Человеку нужно обладать достаточно ясным сознанием и самосознанием, чтобы он мог установить, где заканчиваются пределы его «я», и ощутить в себе активное побуждение воздействовать на окружающий мир. Если в нем проснется подобное побуждение, значит, он уже не столь всецело поглощен самим собой и научился контролировать свое «я», какие бы чувства ни бурлили в его душе. Это также означает, что он научился не оказывать на себя давление ни в эмоциональной сфере, ни в сфере секса. Только в том случае, если человек покончит с ложью в своем внутреннем мире, он сможет активно бороться и с ложью внешнего мира. В этом и заключается смысл свободы и борьбы за свободу.
Итак, величайшей ложью нашего мира является ложь о незапятнанной чистоте — та самая ложь, что порождает маленькие грязные секреты, ну а воплощение этой лжи — серые стражи морали, доставшиеся нам в наследство от девятнадцатого столетия. Они по-прежнему играют первую скрипку в современном обществе, в прессе, в литературе, во всех областях нашей жизни. И естественно, ведут за собой так называемые широкие массы, то есть, попросту говоря, толпу.
А это, в свою очередь, означает их постоянный, неусыпный надзор за всем тем, что могло бы активно противостоять лжи о незапятнанной чистоте и ее порождению, маленьким грязным секретам. Такой надзор сочетается с неизменным благоприятствованием тому, что можно назвать «легализованной порнографией», то есть «незапятнанно-чистым», но постоянно зудящим маленьким грязным секретам, прикрытым изысканно тонким нижним бельем. Серые стражи морали готовы пропустить и даже поощрить какое угодно количество завуалированной порнографии, но непременно подвергнут запрету каждое откровенное, открыто произнесенное слово.
Что касается существующих на этот счет законов, то они не более чем фикция. В своей статье «О цензуре книг», опубликованной в журнале «Девятнадцатый век», бывший министр внутренних дел виконт Брентфорд пишет: «Следует помнить, что такие действия, как издание непристойных книг и публикация непристойных открыток и фотографий, подпадают под категорию правонарушений, предусмотренных законодательством Соединенного Королевства, и министр внутренних дел, чьей главной обязанностью является поддержание правопорядка в стране, не может, помня о своем долге, подходить с одной меркой к одному преступлению, и с другой — к другому».

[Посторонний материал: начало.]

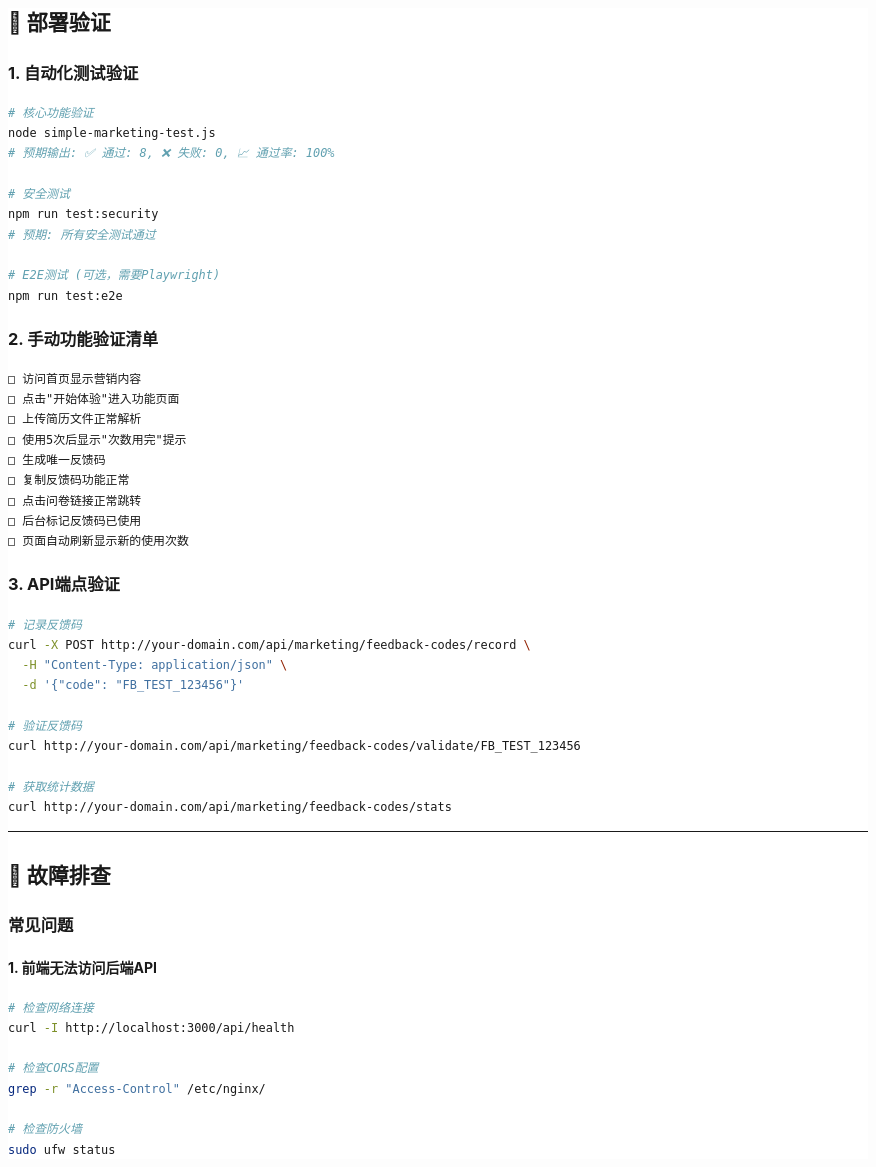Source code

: 
## 🧪 部署验证

### 1. 自动化测试验证
```bash
# 核心功能验证
node simple-marketing-test.js
# 预期输出: ✅ 通过: 8, ❌ 失败: 0, 📈 通过率: 100%

# 安全测试
npm run test:security
# 预期: 所有安全测试通过

# E2E测试 (可选，需要Playwright)
npm run test:e2e
```

### 2. 手动功能验证清单
```
□ 访问首页显示营销内容
□ 点击"开始体验"进入功能页面
□ 上传简历文件正常解析  
□ 使用5次后显示"次数用完"提示
□ 生成唯一反馈码
□ 复制反馈码功能正常
□ 点击问卷链接正常跳转
□ 后台标记反馈码已使用
□ 页面自动刷新显示新的使用次数
```

### 3. API端点验证
```bash
# 记录反馈码
curl -X POST http://your-domain.com/api/marketing/feedback-codes/record \
  -H "Content-Type: application/json" \
  -d '{"code": "FB_TEST_123456"}'

# 验证反馈码
curl http://your-domain.com/api/marketing/feedback-codes/validate/FB_TEST_123456

# 获取统计数据
curl http://your-domain.com/api/marketing/feedback-codes/stats
```

---

## 🔧 故障排查

### 常见问题

#### 1. 前端无法访问后端API
```bash
# 检查网络连接
curl -I http://localhost:3000/api/health

# 检查CORS配置
grep -r "Access-Control" /etc/nginx/

# 检查防火墙
sudo ufw status
```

Так заканчивает свою статью этот непогрешимый и ex cathedra[29] министр. Однако за какие-то десять строчек до этого он в той же статье утверждал: «Должен признать, что если строго следовать букве закона, то издание и публикация таких книг, как «Декамерон», «Жизнь Бенвенуто Челлини»[30] и «Тысяча и одна ночь» Бертона[31], могли бы стать основанием для привлечения издателей к судебной ответственности. Но общественное мнение выше санкций любого суда, и я даже мысли не допускаю, чтобы судебное дело по отношению к книгам, которые были достоянием читающей публики в течение стольких веков, могло получить поддержку широкой общественности».
Что ж, в таком случае да здравствует общественное мнение! Оказывается, достаточно пройти каким-то там трем-четырем векам, и общественному мнению все становится ясным. Оказывается также, что министр внутренних дел, как бы он ни помнил о своем долге, все-таки может подходить с одной меркой к одному правонарушению, и с другой — к другому. Явная необъективность с его стороны! И что такое, в конце концов, это пресловутое общественное мнение? Все та же ложь со стороны серых стражей морали, только в большем размере. Да будь их воля, они бы уже завтра запретили Бенвенуто Челлини. Но они боятся выставить себя на посмешище, ибо давняя традиция одобряет нескромного Бенвенуто. Так что дело не в общественном мнении, а в боязни серых стражей морали предстать перед народом в еще более глупом виде. Все объясняется просто. Чтобы заручиться поддержкой широких масс, серые властители общественного мнения запрещали и будут запрещать любую новую книгу, разоблачающую сладкоречивую ложь девятнадцатого столетия. И все же серым стражам морали следовало бы поостеречься. Широкие массы сегодня — изменчивая и непостоянная публика. Их любовь к серым выразителям общественного мнения, с их застарелой ложью, уже не столь безоговорочна и слепа. Кроме того, среди этих широких масс находятся и такие люди — правда, их пока меньшинство, — кто ненавидит ложь и ее серых носителей и имеет свои собственные, современные и динамичные, представления о порнографии и непристойности. Нельзя ведь дурачить очень многих людей очень долгое время — даже если речь идет о незапятнанной чистоте и маленьких грязных секретах.